Le verdict selon votre bassin
Pour un spa utilisé toute l’année ou un bassin chauffé en continu, le brome demeure l’option la plus stable et la plus simple à suivre au quotidien. Pour un petit spa gonflable utilisé occasionnellement, une piscine familiale fréquentée par de jeunes enfants, ou simplement une nette préférence pour une eau sans odeur perceptible, l’oxygène actif mérite la préférence malgré une surveillance plus rapprochée.
Si vous hésitez plutôt entre chlore et oxygène actif, notre guide chlore ou oxygène actif complète cette comparaison. Dans tous les cas, respectez la dose indiquée sur l’étiquette selon le volume exact de votre bassin, et ne combinez jamais deux produits sans avoir confirmé au préalable qu’ils sont compatibles entre eux.
Un test au réactif DPD adapté à l’oxygène actif affiche une lecture fiable entre 3 et 6 milligrammes par litre pour un usage courant, contre 8 à 10 milligrammes par litre en traitement choc après une forte fréquentation.
Comptez environ 15 à 20 grammes de produit par mètre cube pour un spa de 400 à 600 litres, une proportion que l’étiquette ajuste selon la concentration exacte du conditionnement choisi.
La température de l’eau influence directement la vitesse de dégradation : au-delà de 34 degrés, un spa perd une partie notable de son taux actif en moins de 24 heures, contre 3 à 4 jours pour une eau maintenue autour de 28 degrés.

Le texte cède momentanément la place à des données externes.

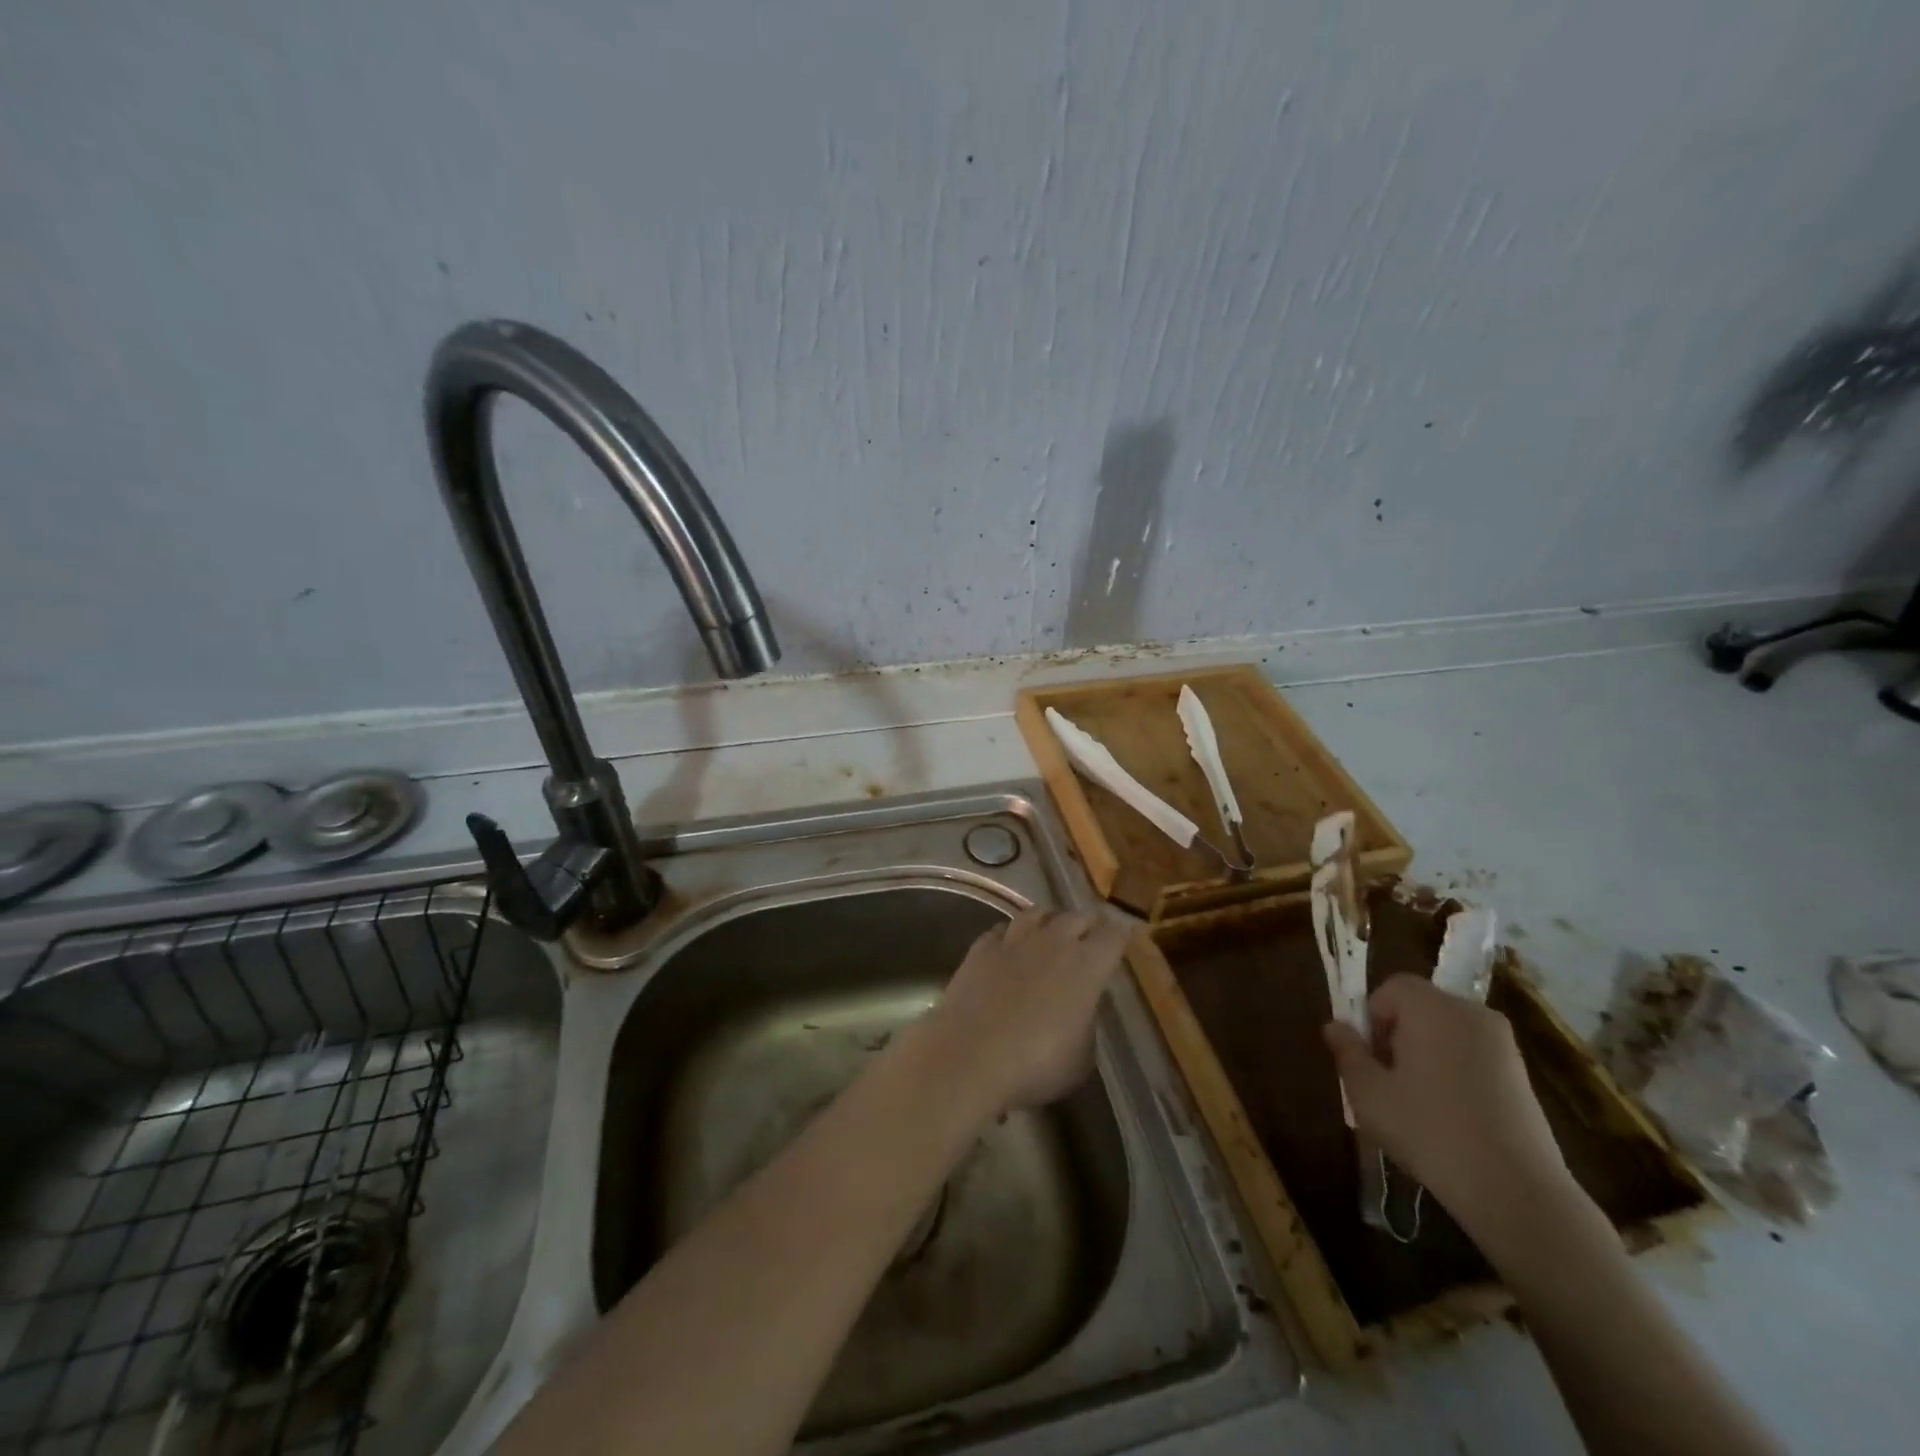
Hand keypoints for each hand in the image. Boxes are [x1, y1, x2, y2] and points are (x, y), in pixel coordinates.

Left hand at [919, 908, 1131, 1117]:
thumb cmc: (1036, 1063)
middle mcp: (1054, 942)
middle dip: (1087, 923)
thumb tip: (1078, 1013)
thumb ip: (1085, 1024)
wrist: (971, 1055)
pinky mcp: (981, 948)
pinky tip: (1007, 945)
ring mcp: (1014, 941)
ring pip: (1036, 913)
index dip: (1121, 935)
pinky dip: (1009, 935)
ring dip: (1048, 920)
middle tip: (1090, 933)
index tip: (1124, 936)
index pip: (1113, 936)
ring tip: (1049, 930)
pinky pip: (1000, 930)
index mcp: (1088, 965)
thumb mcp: (1080, 1058)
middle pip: (1077, 917)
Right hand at [1322, 974, 1581, 1246]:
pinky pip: (1473, 1055)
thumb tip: (1335, 1026)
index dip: (1372, 1016)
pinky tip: (1451, 1116)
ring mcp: (1503, 1044)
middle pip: (1421, 1007)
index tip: (1370, 1057)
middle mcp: (1471, 1013)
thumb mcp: (1368, 1093)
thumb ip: (1348, 1052)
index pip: (1392, 987)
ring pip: (1447, 1032)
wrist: (1515, 1191)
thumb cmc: (1429, 1131)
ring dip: (1426, 1054)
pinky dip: (1455, 1071)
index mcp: (1432, 1007)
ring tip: (1417, 1102)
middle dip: (1398, 1034)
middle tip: (1388, 1080)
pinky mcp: (1523, 1076)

| Critère | Oxygène actif | Brome |
|---|---|---|
| Odeur | Quasiment imperceptible | Discrète mais présente |
| Stabilité dans le temps | Se dégrade assez vite | Reste stable plusieurs jours |
| Fréquence de contrôle | Tous les deux à trois jours | Environ une fois par semaine |
| Usage recommandé | Petit bassin, spa occasionnel | Spa utilisé toute l’année |
| Budget à l’usage | Variable selon la marque | Plus élevé à l’achat, dure plus longtemps |
Les produits cités dans ce guide
Plantawa clarifiant piscine 500 ml, floculant liquide concentré
Bayrol Aquabrome 5 kg : pastilles de brome à dissolution lente
POOLPURE lot de 6 cartouches type VI filtration renforcée
SXEIAV lot de 12 cartouches filtrantes type VI pour spa
Bayrol Superklar 0,5 L : clarifiant filtre à cartouche
BSI pH Moins liquide 5 L : correcteur piscine et spa
Intex Pure Spa Baltik 4 places avec WiFi et LED
Arebos spa gonflable 4 places, 154 x 154 cm avec chauffage et massage
Questions fréquentes
L’oxygène actif sent-il vraiment moins fort que le chlore ?

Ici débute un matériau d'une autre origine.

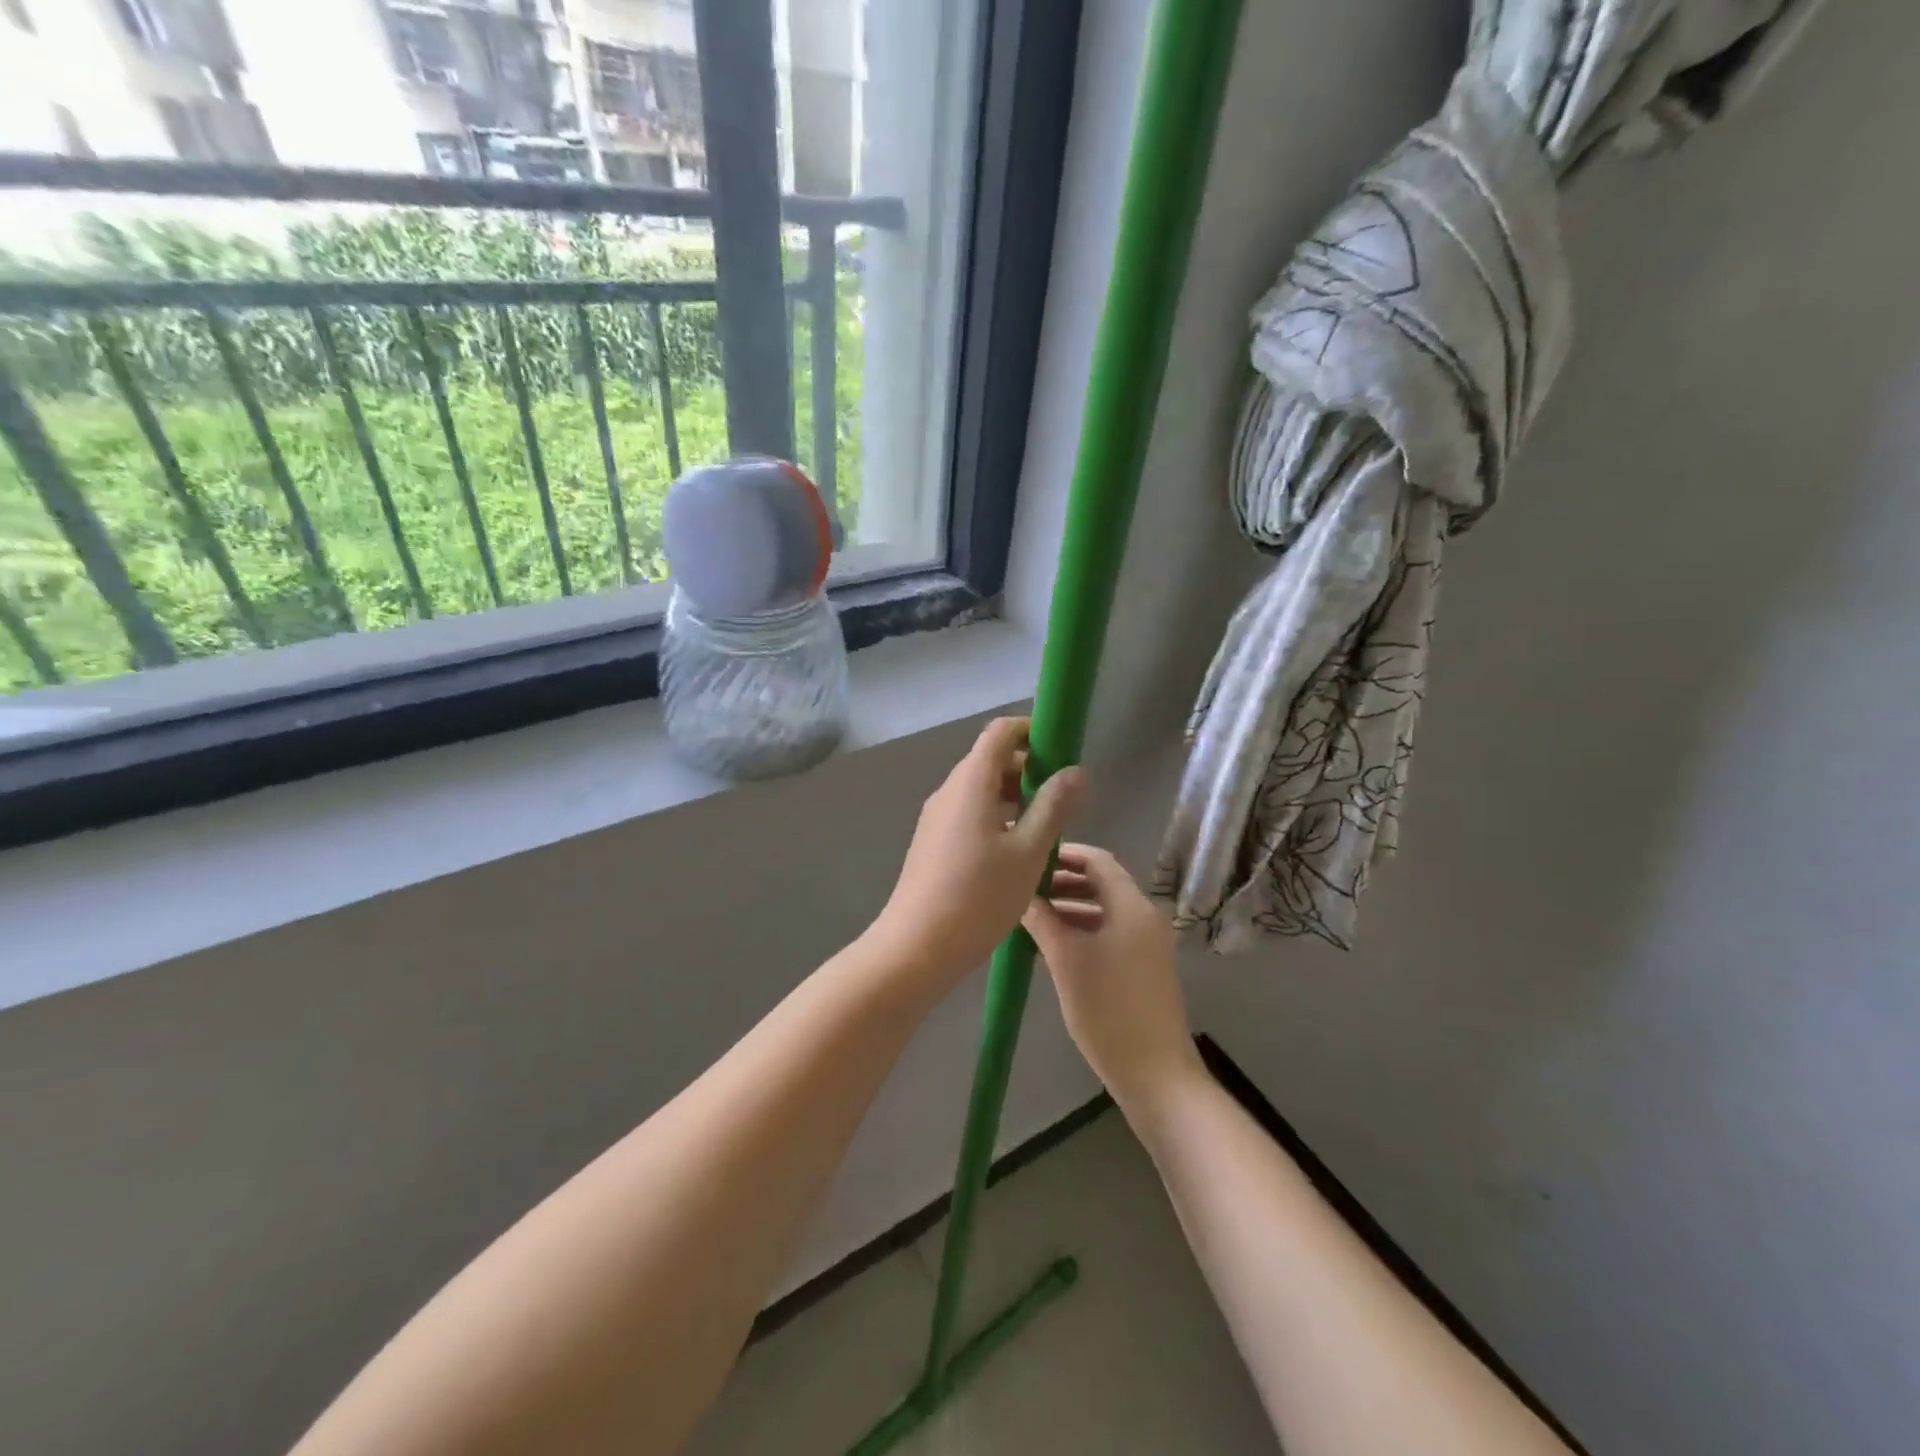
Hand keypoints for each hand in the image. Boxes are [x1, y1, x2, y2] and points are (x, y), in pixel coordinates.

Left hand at [868, 718, 1084, 990]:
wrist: (917, 946)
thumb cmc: (979, 897)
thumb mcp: (1028, 852)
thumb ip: (1053, 807)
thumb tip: (1075, 771)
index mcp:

Oui, c’est sa principale qualité : il ne dégage pratiquement aucune odeur perceptible une fois correctement dosé, contrairement au chlore qui peut sentir fort en cas de déséquilibre. C’est pour cela qu’il est souvent choisi pour les petits bassins familiaux.
Pourquoi l’oxygène actif demande-t-il plus de surveillance ?
Parce qu’il se dégrade plus vite sous l’effet du soleil et de la chaleur qu’un brome ou un chlore stabilisé. Un contrôle tous les deux ou trois jours évite que le niveau ne descende sous le seuil efficace sans que vous vous en rendiez compte.
Peut-on utiliser l’oxygène actif dans un spa chauffé toute l’année ?
C’est possible, mais la surveillance plus fréquente qu’il demande devient contraignante sur un usage intensif. Le brome, plus stable à haute température, convient généralement mieux à ce type d’usage régulier.
Faut-il un testeur spécial pour l’oxygène actif ?
Oui, les bandelettes classiques conçues pour le chlore ne mesurent pas correctement ce paramètre. Un testeur adapté à l’oxygène actif donne une lecture fiable et évite de sous-doser ou de sur-doser le traitement.